As did Jordan Hulls.
The senior guard finished with 17 points and was named the event's Most Valuable Player.
So Indiana (5-0) won and Georgetown (3-1) lost.
That's the way this game was supposed to go.
No surprise in the outcome.
But John Thompson III still must feel great about his team's two impressive performances here at the Barclays Center this week, and all writers worthy of a vote in the Associated Press poll should have the Hoyas on their Top 25 ballots Monday (provided Georgetown doesn't slip and drop a home game to Mount St. Mary's this weekend).
Yes, Georgetown lost its top three scorers (Jason Clark, Hollis Thompson and Henry Sims) from last season, which made it reasonable to leave the Hoyas unranked this preseason. Too many question marks and all that. But the preseason is over. We've now seen the on-the-court product. And it's pretty clear -- after a victory Monday against a talented UCLA team in Shabazz Muhammad's college debut and this overtime loss to an Indiana team projected by most to win the Big Ten and everything else -- that Georgetown is better than the Big East coaches who picked them fifth in the preseason anticipated. That is partly due to the development of Porter and fellow sophomore Greg Whittington, the latter of whom finished with 12 points and six rebounds against IU and is now averaging 12.8 points and 8.5 rebounds this season after averaging 4.3 points and 2.9 rebounds in a limited role for last season's Georgetown team, which won 24 games before falling to North Carolina State in the Round of 32.

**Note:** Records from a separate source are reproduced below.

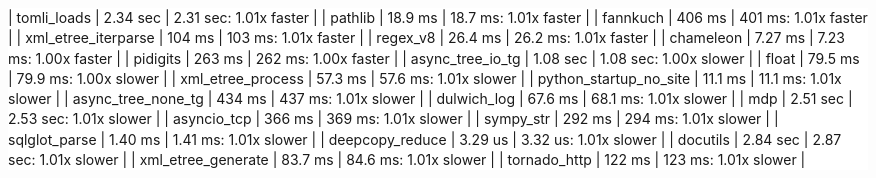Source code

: | tomli_loads              | 2.34 sec                                                                                                                | 2.31 sec: 1.01x faster                                                                                                      |
| pathlib                  | 18.9 ms                                                                                                                 | 18.7 ms: 1.01x faster                                                                                                       |
| fannkuch                 | 406 ms                                                                                                                  | 401 ms: 1.01x faster                                                                                                        |
| xml_etree_iterparse      | 104 ms                                                                                                                  | 103 ms: 1.01x faster                                                                                                        |
| regex_v8                 | 26.4 ms                                                                                                                 | 26.2 ms: 1.01x faster                                                                                                       |
| chameleon                | 7.27 ms                                                                                                                 | 7.23 ms: 1.00x faster                                                                                                       |
| pidigits                 | 263 ms                                                                                                                  | 262 ms: 1.00x faster                                                                                                        |
| async_tree_io_tg         | 1.08 sec                                                                                                                | 1.08 sec: 1.00x slower                                                                                                      |
| float                    | 79.5 ms                                                                                                                 | 79.9 ms: 1.00x slower                                                                                                       |
| xml_etree_process        | 57.3 ms                                                                                                                 | 57.6 ms: 1.01x slower                                                                                                       |
| python_startup_no_site   | 11.1 ms                                                                                                                 | 11.1 ms: 1.01x slower                                                                                                       |
| async_tree_none_tg       | 434 ms                                                                                                                  | 437 ms: 1.01x slower                                                                                                        |
| dulwich_log              | 67.6 ms                                                                                                                 | 68.1 ms: 1.01x slower                                                                                                       |
| mdp                      | 2.51 sec                                                                                                                | 2.53 sec: 1.01x slower                                                                                                      |
| asyncio_tcp              | 366 ms                                                                                                                  | 369 ms: 1.01x slower                                                                                                        |
| sympy_str                | 292 ms                                                                                                                  | 294 ms: 1.01x slower                                                                                                        |
| sqlglot_parse            | 1.40 ms                                                                                                                 | 1.41 ms: 1.01x slower                                                                                                       |
| deepcopy_reduce          | 3.29 us                                                                                                                 | 3.32 us: 1.01x slower                                                                                                       |
| docutils                 | 2.84 sec                                                                                                                | 2.87 sec: 1.01x slower                                                                                                      |
| xml_etree_generate       | 83.7 ms                                                                                                                 | 84.6 ms: 1.01x slower                                                                                                       |
| tornado_http             | 122 ms                                                                                                                  | 123 ms: 1.01x slower                                                                                                        |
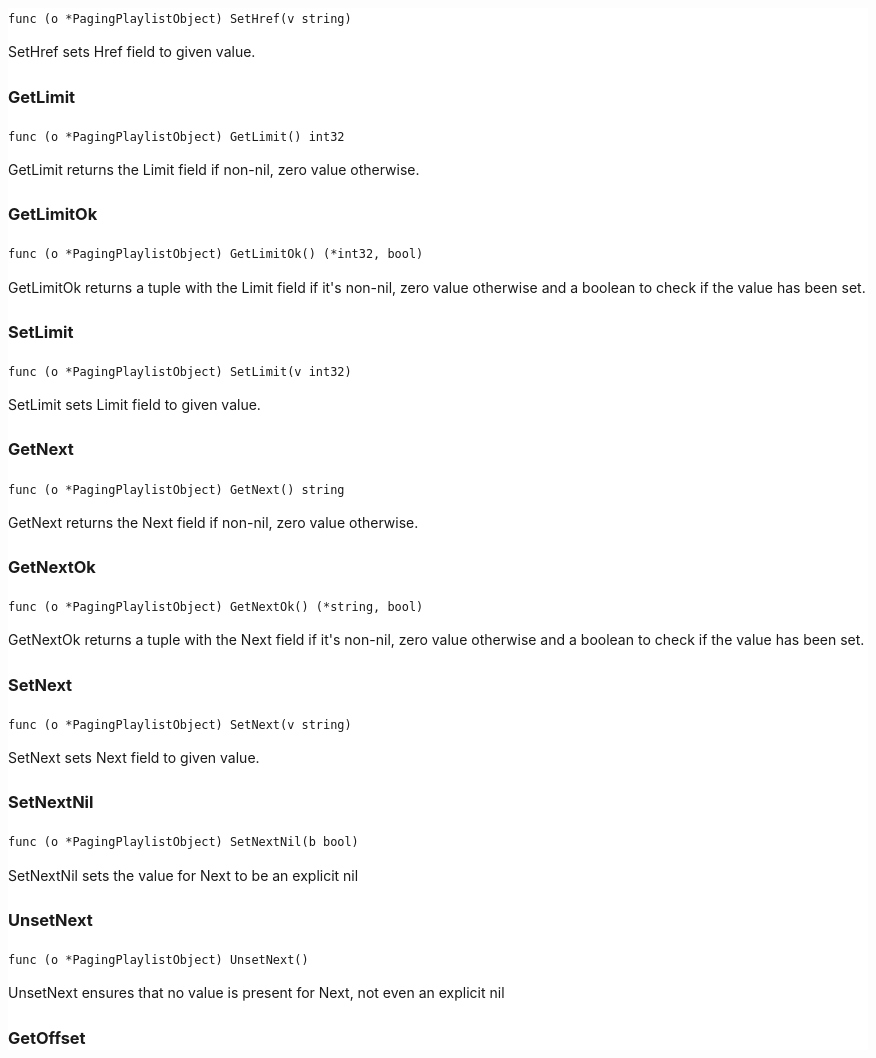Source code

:`func (o *PagingPlaylistObject) SetHref(v string)`

SetHref sets Href field to given value.


### GetLimit

`func (o *PagingPlaylistObject) GetLimit() int32`

GetLimit returns the Limit field if non-nil, zero value otherwise.

### GetLimitOk

`func (o *PagingPlaylistObject) GetLimitOk() (*int32, bool)`

GetLimitOk returns a tuple with the Limit field if it's non-nil, zero value otherwise
and a boolean to check if the value has been set.

### SetLimit

`func (o *PagingPlaylistObject) SetLimit(v int32)`

SetLimit sets Limit field to given value.


### GetNext

`func (o *PagingPlaylistObject) GetNext() string`

GetNext returns the Next field if non-nil, zero value otherwise.

### GetNextOk

`func (o *PagingPlaylistObject) GetNextOk() (*string, bool)`

GetNextOk returns a tuple with the Next field if it's non-nil, zero value otherwise
and a boolean to check if the value has been set.

### SetNext

`func (o *PagingPlaylistObject) SetNext(v string)`

SetNext sets Next field to given value.


### SetNextNil

`func (o *PagingPlaylistObject) SetNextNil(b bool)`

 SetNextNil sets the value for Next to be an explicit nil

### UnsetNext
`func (o *PagingPlaylistObject) UnsetNext()`

UnsetNext ensures that no value is present for Next, not even an explicit nil
### GetOffset
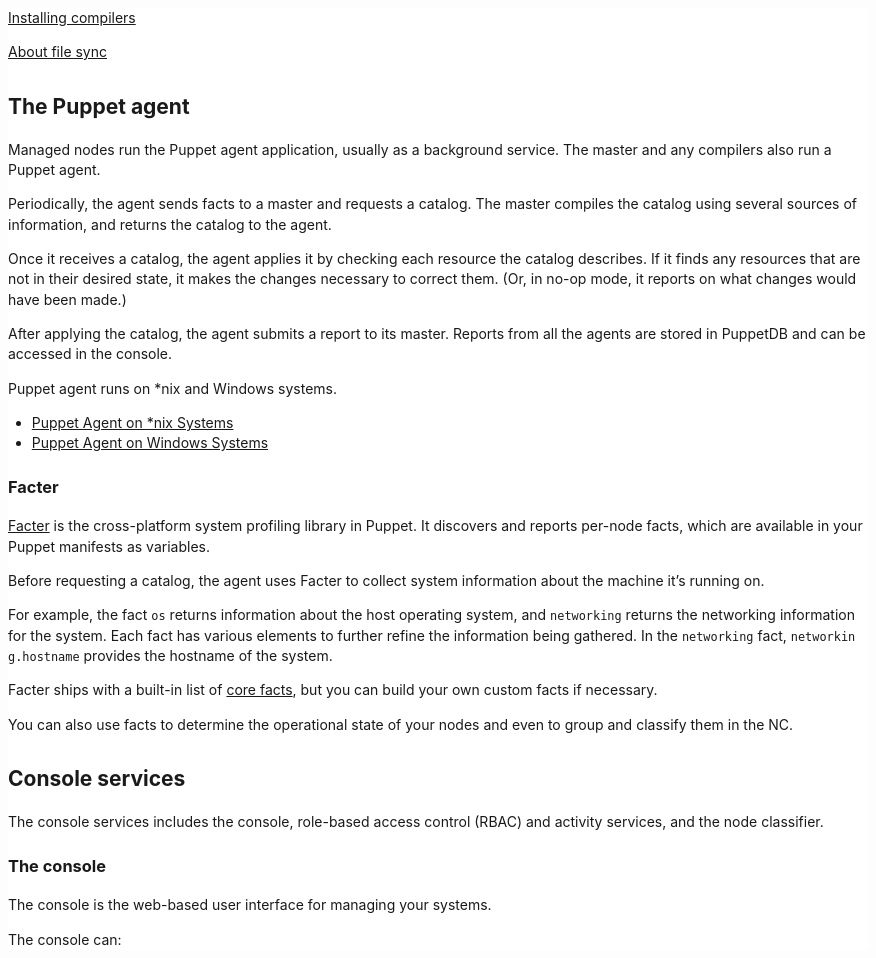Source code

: [Installing compilers](installing_compile_masters.md#)

[About file sync](filesync_about.md#)

## The Puppet agent

Managed nodes run the Puppet agent application, usually as a background service. The master and any compilers also run a Puppet agent.

Periodically, the agent sends facts to a master and requests a catalog. The master compiles the catalog using several sources of information, and returns the catalog to the agent.

Once it receives a catalog, the agent applies it by checking each resource the catalog describes. If it finds any resources that are not in their desired state, it makes the changes necessary to correct them. \(Or, in no-op mode, it reports on what changes would have been made.\)

After applying the catalog, the agent submits a report to its master. Reports from all the agents are stored in PuppetDB and can be accessed in the console.

Puppet agent runs on \*nix and Windows systems.

-   [Puppet Agent on \*nix Systems](https://puppet.com/docs/puppet/6.0/services_agent_unix.html)
-   [Puppet Agent on Windows Systems](https://puppet.com/docs/puppet/6.0/services_agent_windows.html)

### Facter

[Facter](https://puppet.com/docs/facter/3.12/) is the cross-platform system profiling library in Puppet. It discovers and reports per-node facts, which are available in your Puppet manifests as variables.

Before requesting a catalog, the agent uses Facter to collect system information about the machine it’s running on.

For example, the fact `os` returns information about the host operating system, and `networking` returns the networking information for the system. Each fact has various elements to further refine the information being gathered. In the `networking` fact, `networking.hostname` provides the hostname of the system.

Facter ships with a built-in list of [core facts](https://puppet.com/docs/facter/3.12/core_facts.html), but you can build your own custom facts if necessary.

You can also use facts to determine the operational state of your nodes and even to group and classify them in the NC.

## Console services

The console services includes the console, role-based access control \(RBAC\) and activity services, and the node classifier.

### The console

The console is the web-based user interface for managing your systems.

The console can:
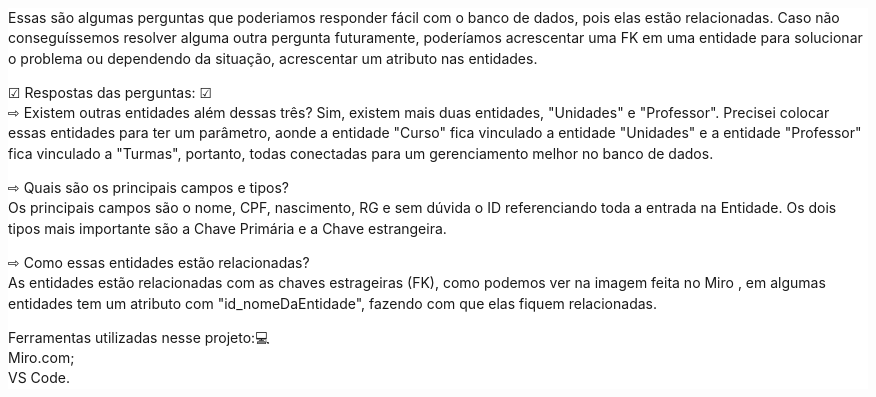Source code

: Essas são algumas perguntas que poderiamos responder fácil com o banco de dados, pois elas estão relacionadas. Caso não conseguíssemos resolver alguma outra pergunta futuramente, poderíamos acrescentar uma FK em uma entidade para solucionar o problema ou dependendo da situação, acrescentar um atributo nas entidades.<br>

☑ Respostas das perguntas: ☑ <br>
⇨ Existem outras entidades além dessas três?
Sim, existem mais duas entidades, "Unidades" e "Professor".
Precisei colocar essas entidades para ter um parâmetro, aonde a entidade "Curso" fica vinculado a entidade "Unidades" e a entidade "Professor" fica vinculado a "Turmas", portanto, todas conectadas para um gerenciamento melhor no banco de dados.


⇨ Quais são os principais campos e tipos? <br>
Os principais campos são o nome, CPF, nascimento, RG e sem dúvida o ID referenciando toda a entrada na Entidade.
Os dois tipos mais importante são a Chave Primária e a Chave estrangeira.


⇨ Como essas entidades estão relacionadas? <br>
As entidades estão relacionadas com as chaves estrageiras (FK), como podemos ver na imagem feita no Miro , em algumas entidades tem um atributo com "id_nomeDaEntidade", fazendo com que elas fiquem relacionadas.<br>

Ferramentas utilizadas nesse projeto:💻<br>
 Miro.com;<br>
 VS Code.
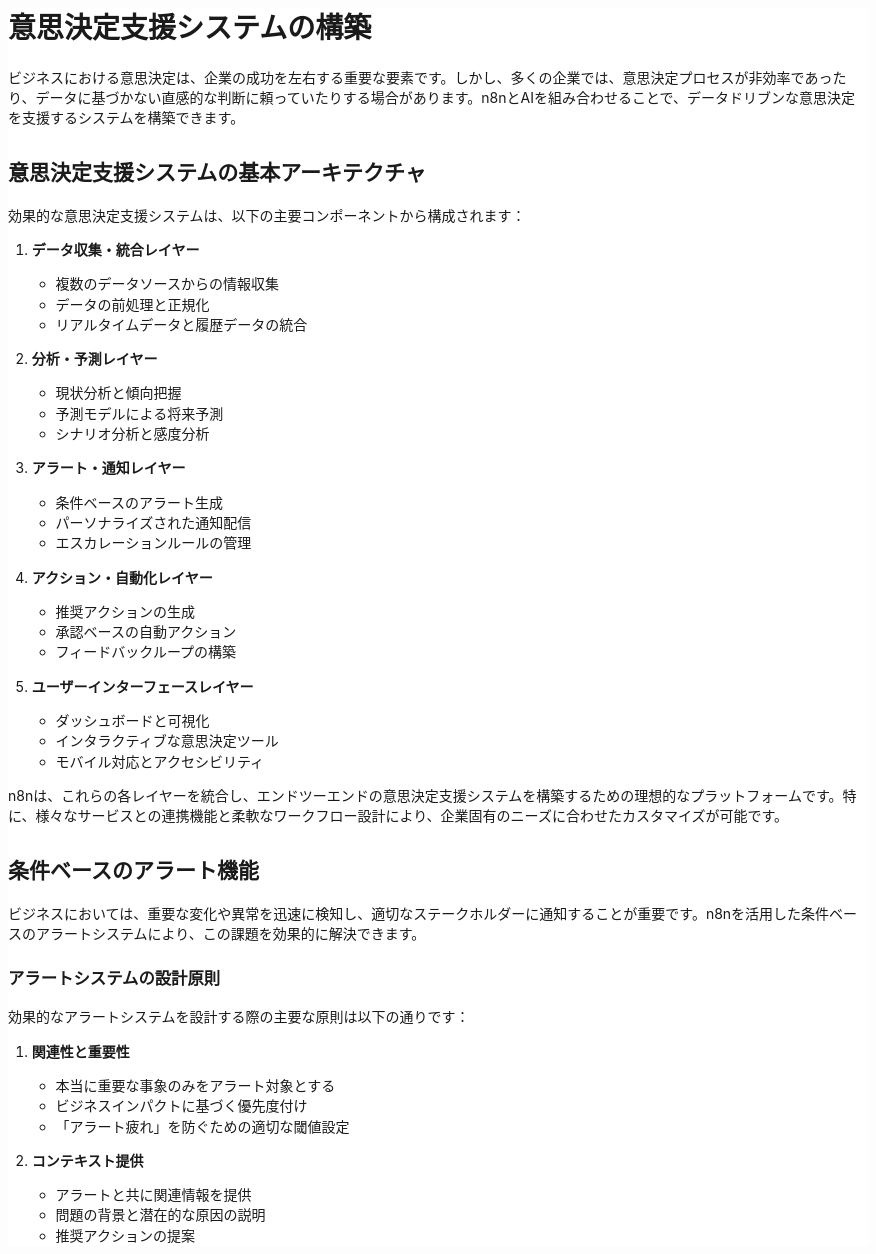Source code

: # 意思決定支援システムの構築

ビジネスにおける意思決定は、企業の成功を左右する重要な要素です。しかし、多くの企業では、意思決定プロセスが非効率であったり、データに基づかない直感的な判断に頼っていたりする場合があります。n8nとAIを組み合わせることで、データドリブンな意思決定を支援するシステムを構築できます。

## 意思決定支援システムの基本アーキテクチャ

効果的な意思決定支援システムは、以下の主要コンポーネントから構成されます：

1. **データ収集・統合レイヤー**
   - 複数のデータソースからの情報収集
   - データの前処理と正規化
   - リアルタイムデータと履歴データの統合

2. **分析・予測レイヤー**
   - 現状分析と傾向把握
   - 予測モデルによる将来予測
   - シナリオ分析と感度分析

3. **アラート・通知レイヤー**
   - 条件ベースのアラート生成
   - パーソナライズされた通知配信
   - エスカレーションルールの管理

4. **アクション・自動化レイヤー**
   - 推奨アクションの生成
   - 承認ベースの自動アクション
   - フィードバックループの構築

5. **ユーザーインターフェースレイヤー**
   - ダッシュボードと可視化
   - インタラクティブな意思決定ツール
   - モバイル対応とアクセシビリティ

n8nは、これらの各レイヤーを統合し、エンドツーエンドの意思決定支援システムを構築するための理想的なプラットフォームです。特に、様々なサービスとの連携機能と柔軟なワークフロー設計により、企業固有のニーズに合わせたカスタマイズが可能です。

## 条件ベースのアラート機能

ビジネスにおいては、重要な変化や異常を迅速に検知し、適切なステークホルダーに通知することが重要です。n8nを活用した条件ベースのアラートシステムにより、この課題を効果的に解決できます。

### アラートシステムの設計原則

効果的なアラートシステムを設計する際の主要な原則は以下の通りです：

1. **関連性と重要性**
   - 本当に重要な事象のみをアラート対象とする
   - ビジネスインパクトに基づく優先度付け
   - 「アラート疲れ」を防ぐための適切な閾値設定

2. **コンテキスト提供**
   - アラートと共に関連情報を提供
   - 問題の背景と潜在的な原因の説明
   - 推奨アクションの提案

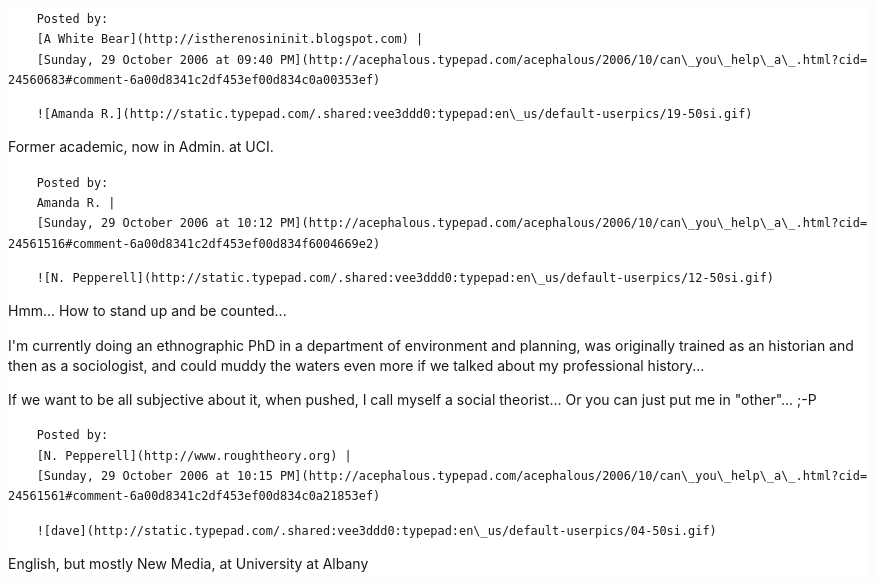 	

		Posted by:
		[A White Bear](http://istherenosininit.blogspot.com) |
		[Sunday, 29 October 2006 at 09:40 PM](http://acephalous.typepad.com/acephalous/2006/10/can\_you\_help\_a\_.html?cid=24560683#comment-6a00d8341c2df453ef00d834c0a00353ef)

[]()

	

		![Amanda R.](http://static.typepad.com/.shared:vee3ddd0:typepad:en\_us/default-userpics/19-50si.gif)
	

	

		

Former academic, now in Admin. at UCI.

	

		Posted by:
		Amanda R. |
		[Sunday, 29 October 2006 at 10:12 PM](http://acephalous.typepad.com/acephalous/2006/10/can\_you\_help\_a\_.html?cid=24561516#comment-6a00d8341c2df453ef00d834f6004669e2)

[]()

	

		![N. Pepperell](http://static.typepad.com/.shared:vee3ddd0:typepad:en\_us/default-userpics/12-50si.gif)
	

	

		

Hmm... How to stand up and be counted...

I'm currently doing an ethnographic PhD in a department of environment and planning, was originally trained as an historian and then as a sociologist, and could muddy the waters even more if we talked about my professional history...

If we want to be all subjective about it, when pushed, I call myself a social theorist...  Or you can just put me in "other"...  ;-P

	

		Posted by:
		[N. Pepperell](http://www.roughtheory.org) |
		[Sunday, 29 October 2006 at 10:15 PM](http://acephalous.typepad.com/acephalous/2006/10/can\_you\_help\_a\_.html?cid=24561561#comment-6a00d8341c2df453ef00d834c0a21853ef)

[]()

	

		![dave](http://static.typepad.com/.shared:vee3ddd0:typepad:en\_us/default-userpics/04-50si.gif)
	

	

		

English, but mostly New Media, at University at Albany

	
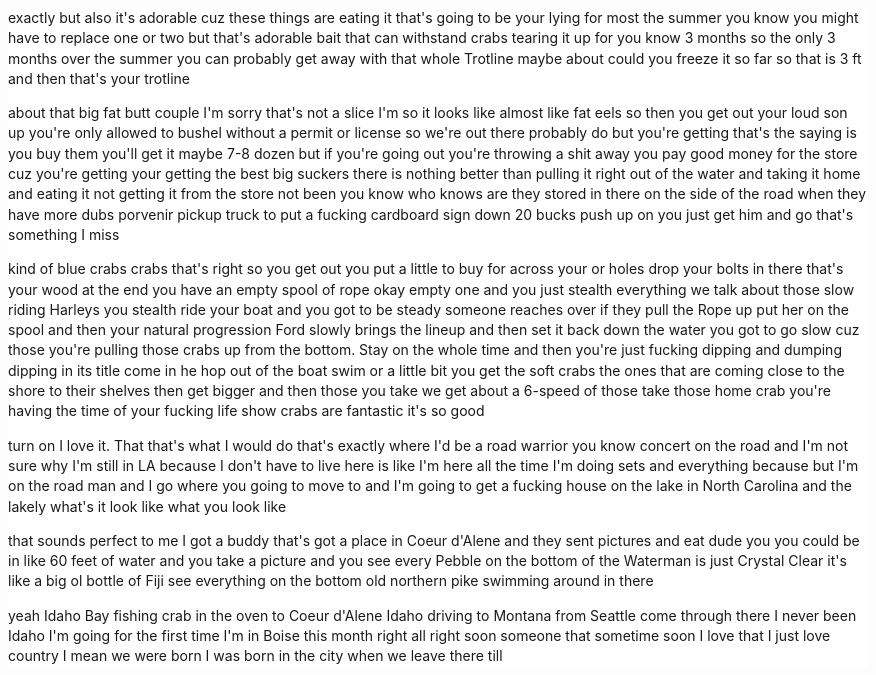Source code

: <timemark seconds="964" />

 exactly but also it's adorable cuz these things are eating it that's going to be your lying for most the summer you know you might have to replace one or two but that's adorable bait that can withstand crabs tearing it up for you know 3 months so the only 3 months over the summer you can probably get away with that whole Trotline maybe about could you freeze it so far so that is 3 ft and then that's your trotline

<timemark seconds="999" />

 about that big fat butt couple I'm sorry that's not a slice I'm so it looks like almost like fat eels so then you get out your loud son up you're only allowed to bushel without a permit or license so we're out there probably do but you're getting that's the saying is you buy them you'll get it maybe 7-8 dozen but if you're going out you're throwing a shit away you pay good money for the store cuz you're getting your getting the best big suckers there is nothing better than pulling it right out of the water and taking it home and eating it not getting it from the store not been you know who knows are they stored in there on the side of the road when they have more dubs porvenir pickup truck to put a fucking cardboard sign down 20 bucks push up on you just get him and go that's something I miss

<timemark seconds="1056" />

 kind of blue crabs crabs that's right so you get out you put a little to buy for across your or holes drop your bolts in there that's your wood at the end you have an empty spool of rope okay empty one and you just stealth everything we talk about those slow riding Harleys you stealth ride your boat and you got to be steady someone reaches over if they pull the Rope up put her on the spool and then your natural progression Ford slowly brings the lineup and then set it back down the water you got to go slow cuz those you're pulling those crabs up from the bottom. Stay on the whole time and then you're just fucking dipping and dumping dipping in its title come in he hop out of the boat swim or a little bit you get the soft crabs the ones that are coming close to the shore to their shelves then get bigger and then those you take we get about a 6-speed of those take those home crab you're having the time of your fucking life show crabs are fantastic it's so good

<timemark seconds="1119" />

 turn on I love it. That that's what I would do that's exactly where I'd be a road warrior you know concert on the road and I'm not sure why I'm still in LA because I don't have to live here is like I'm here all the time I'm doing sets and everything because but I'm on the road man and I go where you going to move to and I'm going to get a fucking house on the lake in North Carolina and the lakely what's it look like what you look like

<timemark seconds="1161" />

 that sounds perfect to me I got a buddy that's got a place in Coeur d'Alene and they sent pictures and eat dude you you could be in like 60 feet of water and you take a picture and you see every Pebble on the bottom of the Waterman is just Crystal Clear it's like a big ol bottle of Fiji see everything on the bottom old northern pike swimming around in there

<timemark seconds="1189" />

 yeah Idaho Bay fishing crab in the oven to Coeur d'Alene Idaho driving to Montana from Seattle come through there I never been Idaho I'm going for the first time I'm in Boise this month right all right soon someone that sometime soon I love that I just love country I mean we were born I was born in the city when we leave there till

<timemark seconds="1211" />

"Whittington is one of the underrated, undervalued future stars of college basketball," said Crean, whose team's next big game will be Tuesday inside Assembly Hall against ninth-ranked North Carolina in the ACC-Big Ten Challenge. "Everybody knows about Otto Porter. But Whittington is gonna be tremendous."
Which means Georgetown could be something approaching that.
"We have a team full of guys who can play," said junior guard Markel Starks, and do you mind if I add to that quote? Because it's not just that Georgetown has a team full of guys who can play. Lots of teams have that. It's that Georgetown has a team full of guys who can play and play well together.
The Hoyas are uniquely long, mostly disciplined and they really understand what their coach wants and how to execute it. Does all this mean Georgetown will challenge Louisville and Syracuse at the top of the Big East? I'm not certain of that. But it shouldn't surprise anybody if that's how this season unfolds throughout January, February and March.
Not after what I saw here in Brooklyn.